The word 'audit' gets used loosely. Some agencies call a 10-minute automated report an audit. Others treat it as a three-month engagement. For a wedding planner, the right scope sits somewhere practical in the middle.
A meaningful SEO audit for a wedding planning business covers five diagnostic areas:
- Technical health — Can Google crawl and index your site correctly? Are there crawl errors, broken links, duplicate content, or indexing blocks that prevent your pages from appearing in search at all?
- On-page content alignment — Does your content match what engaged couples actually search for? This includes page titles, headings, service descriptions, and portfolio context.

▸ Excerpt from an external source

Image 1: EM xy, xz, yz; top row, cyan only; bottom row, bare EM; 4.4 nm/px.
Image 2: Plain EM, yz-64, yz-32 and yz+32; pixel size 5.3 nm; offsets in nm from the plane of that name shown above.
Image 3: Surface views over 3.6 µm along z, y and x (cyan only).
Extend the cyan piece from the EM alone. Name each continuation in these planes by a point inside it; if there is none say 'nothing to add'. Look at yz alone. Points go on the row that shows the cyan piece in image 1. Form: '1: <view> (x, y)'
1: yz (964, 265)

- Local SEO signals — Is your Google Business Profile complete, accurate, and actively managed? Are your NAP (name, address, phone) details consistent across directories?
- Authority and backlinks — Do other credible sites link to yours? Wedding vendor directories, venue partner sites, and local press are the highest-value sources in this vertical.
- Conversion alignment — Does traffic that arrives actually inquire? If pages rank but don't convert, that's a finding — not a separate problem.
Most wedding planner sites have issues in at least two or three of these areas. The audit's job is to identify which problems are causing the most lost visibility right now, so you can prioritize fixes that move the needle rather than work through a generic checklist.
Before you start, set a benchmark. Pull your current Google Search Console data — average position, impressions, and clicks for your top pages. That's your baseline. Every fix you make should be evaluated against it.